How can I play a new piece with both hands together without pausing?
You probably know the reason for the pausing: fluency. It’s just like speaking a language. You need to know what to say in order to speak fluently.
Piano playing is just the same. Many players, regardless of their skill level, tend to pause and stop with pieces in certain sections due to lack of fluency. Often, lack of fluency is due to lack of practice on that specific spot.
If you can identify which areas you need to practice more, simply isolate that part and practice! Another good idea when learning a new piece is to listen to recordings of the piece. Some people advise against listening to recordings of other pianists in order to avoid imitating others’ styles. Think about it, what would help you learn a language faster: listening to someone speak the language often or by speaking your own language only?
In fact, we learn language by listening and imitating. How can you expect a person to master piano playing without listening to others’ playing? One learns the most/best by observing more advanced players playing the same piece.
Second step in learning a new piece is analyzing the musical piece. Most players avoid this step as it is time consuming and uninteresting. I sincerely believe if one is to take their playing to the next level, enough time needs to be spent on understanding the structure and nature of the piece. Things to consider when analyzing a piece include the following:
1. Key and meter of the piece. Is the piece in a major key
or minor key
? Does it switch keys in the middle of the piece? What key does it switch to? What is the meter? Is it a 3/4 or 4/4 or other?
2. Patterns of the piece – what are the musical patterns of the piece? Do certain bars/measures repeat? How is certain section different from beginning and ending? What piano chords
are used to harmonize the piece? Once you’ve gone through the analysis, you can then break down the whole piece into manageable sections to practice. Here is where we would use the 7/20 rule. Practice each small section 7 times and no more than 20 minutes. If you notice that certain sections repeats (some repeat a few time), you only need to practice one section in order to have tackled many sections of the piece.

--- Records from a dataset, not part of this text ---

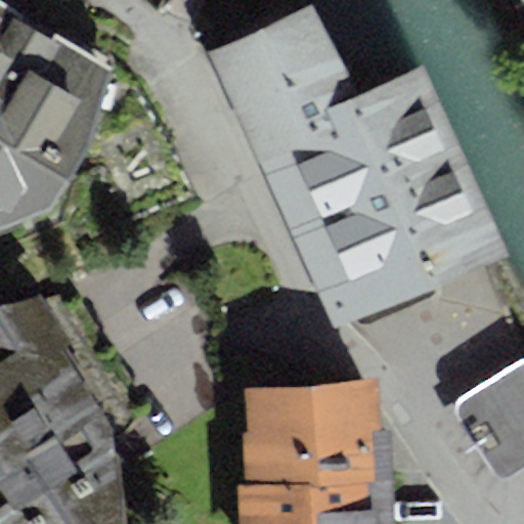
[(0,1),(0,225),(52,205),(90,142),(110,64),(0,1)]
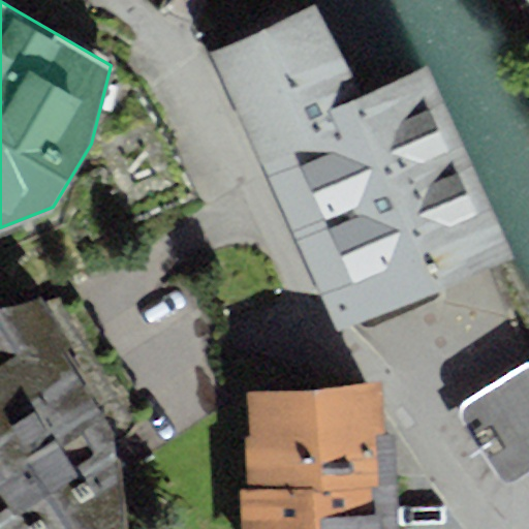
[(315,3),(209,53),(263,168),(341,133),(329,107),(358,94),(315,3)]
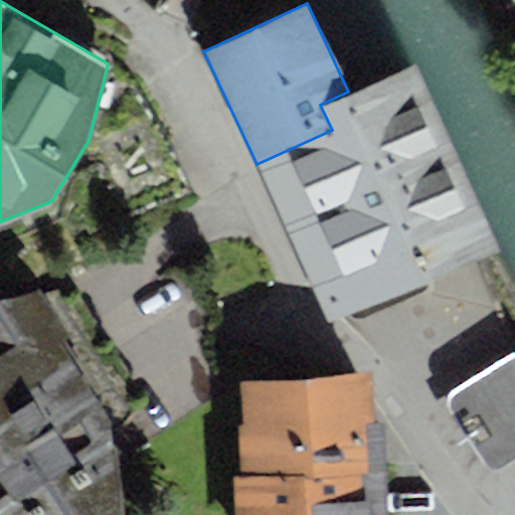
[(494,249),(414,65),(348,92),(320,105),(332,130),(256,164),(327,322),(494,249)]
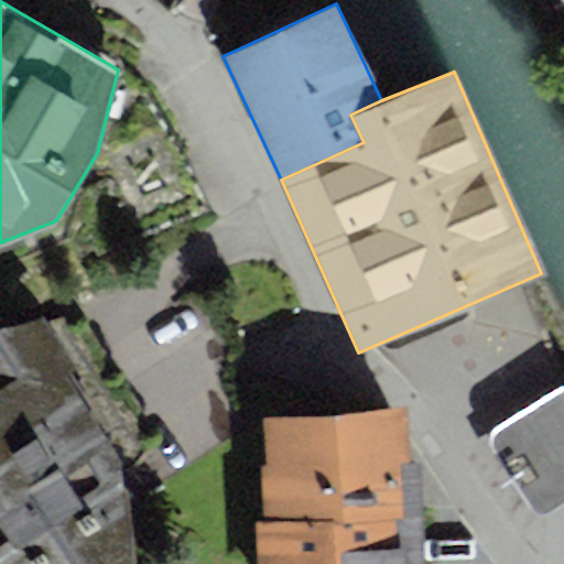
[(0,563),(132,563),(125,485),(147,455),(60,317),(46,322),(42,315),(0,332),(0,563)]
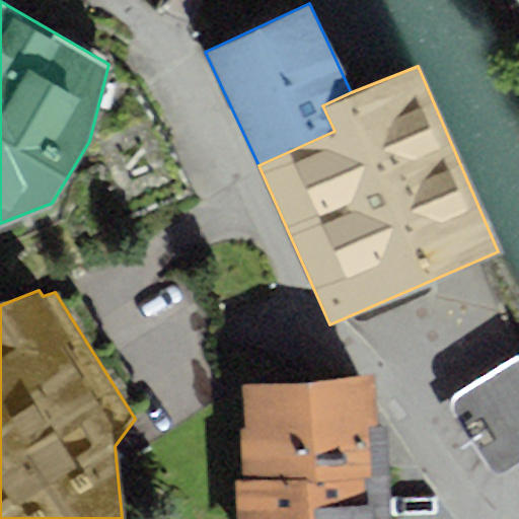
[(518,353),(515,355),(452,394),(448,398),(447,403),(447,410),(450,415),(485,468),(489,471),(494,473),(500,473),(506,472),(518,463),(518,353)]
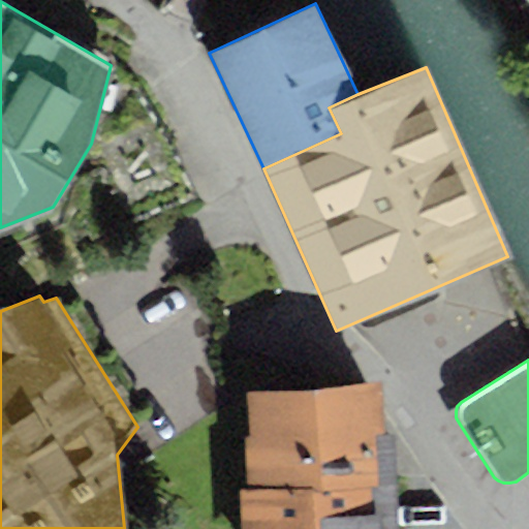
[(379,382),(246,392),(248,434),(244,434),(247,488),(394,478),(391,434),(382,434),(379,382)]
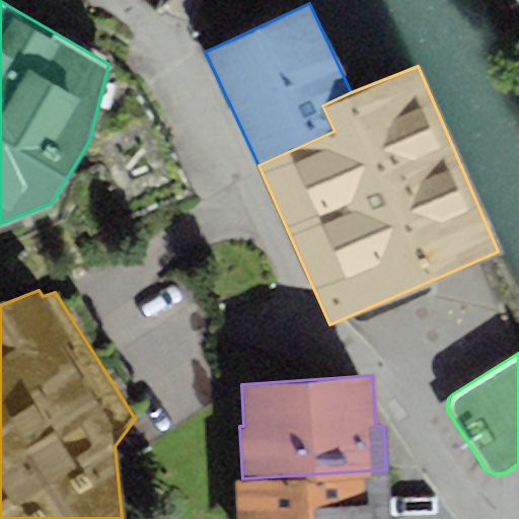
[(389,518),(386,469),(242,478),(233,479),(235,518),(389,518)]
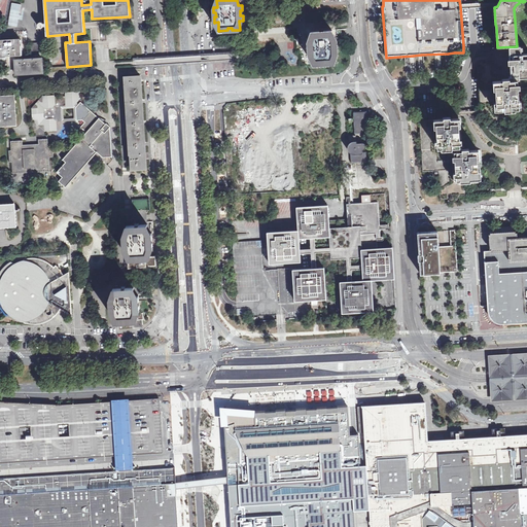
[(307,24),(324,23),(323,11),(306,12),(307,24)]
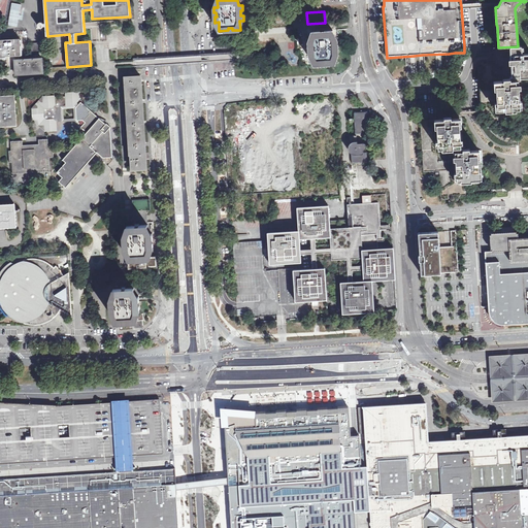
[(335,63),(334,54),(338,54),(337,48),(336,48),(335,44),(337,44),(337,38),(333,38),(332,30),(324,30),(325,33),(321,33),(321,31),(311,31),(312,40),(308,40),(309,46),(311,45),(311,50),(309,51),(309,56),(312,56),(314,64),(322,64),(323,62),(326,62),(327,64),(335,63)]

Many experts agree that essentially 100% of piano technique
development is accomplished by practicing hands separately. However, if you feel that the section is manageable and you can accomplish the same fluency with practicing both hands
together, you may go with it.
Do not try to develop finger/hand technique hands together for technically challenging piece as that is much more difficult, time consuming, and generate undesirable tones. Choosing to practice each hand separately will give you the best results.
Do notice by working out each hand separately, one also is able to memorize the piece better.